In the context of Minh-Ngoc Tran’s talk, having an unbiased estimator of the log-likelihood (of the summary statistic) is useful in the optimisation algorithm for Variational Bayes (http://eprints.qut.edu.au/98023/8/98023.pdf).
So the quest for unbiasedness in these two papers has nothing to do with how the target of the synthetic likelihood methods approximates the actual posterior.
The hypothesis test comment is very interesting and something that we considered (and also commented on in Wood 2010). But to have sufficient power in the test for multivariate normality the value of n needs to be too large, losing the computational gains of the synthetic likelihood in the first place. I guess it is possible to at least look at normality on the marginals. Although I’m not sure how useful that might be as presumably with n large enough this test would give a small p-value most of the time as the summary statistic is very unlikely to be perfectly normally distributed. We have found that the BSL approach seems to be quite robust to some deviation away from normality but have also considered examples with summaries with very heavy tails where BSL will completely fail.

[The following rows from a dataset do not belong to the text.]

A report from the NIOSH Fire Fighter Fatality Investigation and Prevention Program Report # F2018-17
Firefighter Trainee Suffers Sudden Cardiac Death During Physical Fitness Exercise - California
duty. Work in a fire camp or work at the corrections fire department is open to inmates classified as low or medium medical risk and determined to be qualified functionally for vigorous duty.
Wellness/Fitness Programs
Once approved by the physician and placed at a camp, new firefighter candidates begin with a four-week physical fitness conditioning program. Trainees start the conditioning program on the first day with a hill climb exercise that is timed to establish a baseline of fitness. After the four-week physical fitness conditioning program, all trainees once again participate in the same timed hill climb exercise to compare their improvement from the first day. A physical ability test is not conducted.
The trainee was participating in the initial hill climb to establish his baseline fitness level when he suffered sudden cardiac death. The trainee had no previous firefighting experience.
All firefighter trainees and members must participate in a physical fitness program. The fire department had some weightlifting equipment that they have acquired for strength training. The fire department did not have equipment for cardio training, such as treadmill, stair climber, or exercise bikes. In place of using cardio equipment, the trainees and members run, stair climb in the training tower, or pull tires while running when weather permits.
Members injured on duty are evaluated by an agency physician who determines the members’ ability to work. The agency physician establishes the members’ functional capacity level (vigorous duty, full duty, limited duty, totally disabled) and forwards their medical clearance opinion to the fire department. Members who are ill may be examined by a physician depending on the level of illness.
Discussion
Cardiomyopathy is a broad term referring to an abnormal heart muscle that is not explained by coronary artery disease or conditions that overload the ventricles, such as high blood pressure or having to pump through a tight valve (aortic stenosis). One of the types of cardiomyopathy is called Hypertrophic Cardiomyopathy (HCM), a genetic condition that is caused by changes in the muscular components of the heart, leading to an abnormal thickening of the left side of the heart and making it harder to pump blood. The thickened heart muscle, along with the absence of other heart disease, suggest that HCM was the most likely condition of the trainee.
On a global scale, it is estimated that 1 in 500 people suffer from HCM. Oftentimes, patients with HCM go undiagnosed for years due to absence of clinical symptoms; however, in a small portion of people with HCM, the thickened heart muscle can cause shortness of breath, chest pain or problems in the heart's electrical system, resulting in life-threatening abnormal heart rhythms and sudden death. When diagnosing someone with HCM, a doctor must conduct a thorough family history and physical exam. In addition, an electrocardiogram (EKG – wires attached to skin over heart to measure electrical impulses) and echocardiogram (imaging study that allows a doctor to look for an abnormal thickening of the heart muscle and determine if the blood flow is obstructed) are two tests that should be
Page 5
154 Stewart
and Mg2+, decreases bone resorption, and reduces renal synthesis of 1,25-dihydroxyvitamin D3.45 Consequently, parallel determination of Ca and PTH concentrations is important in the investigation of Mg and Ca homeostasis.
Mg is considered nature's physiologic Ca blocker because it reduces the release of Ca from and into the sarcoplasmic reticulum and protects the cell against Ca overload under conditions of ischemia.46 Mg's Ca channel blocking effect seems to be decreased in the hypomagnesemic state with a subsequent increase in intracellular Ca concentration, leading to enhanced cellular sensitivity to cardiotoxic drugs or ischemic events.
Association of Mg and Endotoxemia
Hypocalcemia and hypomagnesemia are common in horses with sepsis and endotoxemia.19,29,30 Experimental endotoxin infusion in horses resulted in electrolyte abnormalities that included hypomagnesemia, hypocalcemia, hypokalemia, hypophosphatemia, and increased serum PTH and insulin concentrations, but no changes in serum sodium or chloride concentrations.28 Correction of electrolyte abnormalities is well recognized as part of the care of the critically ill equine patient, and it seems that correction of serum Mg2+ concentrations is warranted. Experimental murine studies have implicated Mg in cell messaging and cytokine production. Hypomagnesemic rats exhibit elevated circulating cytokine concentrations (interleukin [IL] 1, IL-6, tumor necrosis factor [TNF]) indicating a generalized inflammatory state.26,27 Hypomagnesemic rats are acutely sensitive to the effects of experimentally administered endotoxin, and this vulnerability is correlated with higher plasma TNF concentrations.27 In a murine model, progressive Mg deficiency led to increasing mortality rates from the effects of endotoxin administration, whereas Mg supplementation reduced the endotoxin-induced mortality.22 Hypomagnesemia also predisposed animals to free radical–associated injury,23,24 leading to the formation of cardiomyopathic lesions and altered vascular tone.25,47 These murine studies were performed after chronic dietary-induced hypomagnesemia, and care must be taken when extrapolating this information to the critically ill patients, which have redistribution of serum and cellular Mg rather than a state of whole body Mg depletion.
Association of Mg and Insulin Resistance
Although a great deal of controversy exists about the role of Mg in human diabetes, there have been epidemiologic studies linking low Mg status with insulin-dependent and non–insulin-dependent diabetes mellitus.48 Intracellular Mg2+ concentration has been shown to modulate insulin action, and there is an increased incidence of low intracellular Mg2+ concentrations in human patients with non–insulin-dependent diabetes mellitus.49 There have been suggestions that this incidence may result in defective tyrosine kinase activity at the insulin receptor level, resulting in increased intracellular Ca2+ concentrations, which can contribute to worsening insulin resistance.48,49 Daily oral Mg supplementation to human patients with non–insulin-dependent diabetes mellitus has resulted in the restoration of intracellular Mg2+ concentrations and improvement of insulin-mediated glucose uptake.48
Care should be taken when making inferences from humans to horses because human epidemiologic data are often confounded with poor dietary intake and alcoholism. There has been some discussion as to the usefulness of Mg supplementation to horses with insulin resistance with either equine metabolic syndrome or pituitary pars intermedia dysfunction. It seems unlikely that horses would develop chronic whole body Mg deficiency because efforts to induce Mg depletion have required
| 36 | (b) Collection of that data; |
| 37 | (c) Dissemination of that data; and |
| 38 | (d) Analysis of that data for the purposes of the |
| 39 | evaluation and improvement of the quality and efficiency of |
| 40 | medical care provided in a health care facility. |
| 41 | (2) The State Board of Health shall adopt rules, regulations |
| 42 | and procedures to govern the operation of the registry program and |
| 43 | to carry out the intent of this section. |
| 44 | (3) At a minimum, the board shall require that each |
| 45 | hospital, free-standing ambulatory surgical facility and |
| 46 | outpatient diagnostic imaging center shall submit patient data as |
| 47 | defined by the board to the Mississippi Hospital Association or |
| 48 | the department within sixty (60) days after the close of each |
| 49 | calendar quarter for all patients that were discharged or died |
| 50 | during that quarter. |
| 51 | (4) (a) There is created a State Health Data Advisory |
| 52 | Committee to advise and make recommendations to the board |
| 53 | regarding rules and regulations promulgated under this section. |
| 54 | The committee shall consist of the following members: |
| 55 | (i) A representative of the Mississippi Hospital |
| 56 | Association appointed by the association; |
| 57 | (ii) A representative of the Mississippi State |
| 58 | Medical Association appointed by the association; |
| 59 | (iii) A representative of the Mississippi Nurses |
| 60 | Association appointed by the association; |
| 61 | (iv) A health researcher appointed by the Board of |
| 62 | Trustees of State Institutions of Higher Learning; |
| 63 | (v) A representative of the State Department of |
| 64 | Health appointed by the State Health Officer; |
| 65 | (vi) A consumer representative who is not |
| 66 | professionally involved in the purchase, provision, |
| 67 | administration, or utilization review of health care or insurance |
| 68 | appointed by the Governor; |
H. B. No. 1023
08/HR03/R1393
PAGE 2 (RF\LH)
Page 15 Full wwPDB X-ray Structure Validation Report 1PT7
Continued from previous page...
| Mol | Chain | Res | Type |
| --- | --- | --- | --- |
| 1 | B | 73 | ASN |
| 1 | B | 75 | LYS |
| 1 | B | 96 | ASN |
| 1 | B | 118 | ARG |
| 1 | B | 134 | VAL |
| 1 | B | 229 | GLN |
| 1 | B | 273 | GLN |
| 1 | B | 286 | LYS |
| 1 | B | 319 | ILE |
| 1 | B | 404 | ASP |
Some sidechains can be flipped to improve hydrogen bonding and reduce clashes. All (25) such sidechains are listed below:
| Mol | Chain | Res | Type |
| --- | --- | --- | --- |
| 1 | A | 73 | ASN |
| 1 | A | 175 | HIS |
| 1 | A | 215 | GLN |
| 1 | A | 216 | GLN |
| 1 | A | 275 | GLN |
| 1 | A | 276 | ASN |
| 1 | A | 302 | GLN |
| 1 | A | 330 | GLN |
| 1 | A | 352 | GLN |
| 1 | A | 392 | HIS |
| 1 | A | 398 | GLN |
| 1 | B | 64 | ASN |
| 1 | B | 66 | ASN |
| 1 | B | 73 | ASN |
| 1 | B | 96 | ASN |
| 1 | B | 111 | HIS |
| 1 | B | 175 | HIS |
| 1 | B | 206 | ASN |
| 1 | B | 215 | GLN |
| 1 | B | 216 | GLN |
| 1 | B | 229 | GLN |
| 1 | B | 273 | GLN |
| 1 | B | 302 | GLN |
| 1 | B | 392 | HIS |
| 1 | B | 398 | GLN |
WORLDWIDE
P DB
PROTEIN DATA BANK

You are correct that BSL has a hidden curse of dimensionality in that the normality assumption is likely to get worse as summary statistics are added. One must be careful with the way summaries are chosen. In future research we plan to try and relax the normality assumption (and hopefully maintain some computational advantage).
Sorry for the long reply.
August 17, 2016 at 5:30 pm
Sounds like an interesting day at MCqMC! For your side remark on unbiasedness, I cannot speak about the other papers, but I can comment about it for the paper with Leah Price, Chris Drovandi and David Nott, and in the indirect inference approach using a parametric auxiliary model more generally.
There, the use of a non-negative, unbiased estimate of the auxiliary likelihood is important primarily because it ensures that the Markov chain is a pseudo-marginal Markov chain with a known invariant probability measure (assuming the product of the auxiliary likelihood and the prior is integrable). The adequacy of the approximation is then determined solely by the closeness of the well-defined auxiliary likelihood to the actual likelihood.
I completely agree that it would be interesting if there were rigorously-justified ways to assess this adequacy in practice, taking into consideration both the parametric auxiliary model as well as the choice of n, which together define the auxiliary likelihood.
August 17, 2016 at 6:21 pm
Thanks, Anthony!, for such a prompt return. I understand and appreciate the connection with pseudo-marginal, as it produces a validation of the algorithm in that the Markov chain converges to a well-defined limit. In line with your last paragraph, I would suggest using a goodness-of-fit test on simulated data (since available) in order to assess how good the synthetic likelihood fits the distribution of the summary statistics. Or a subset of those.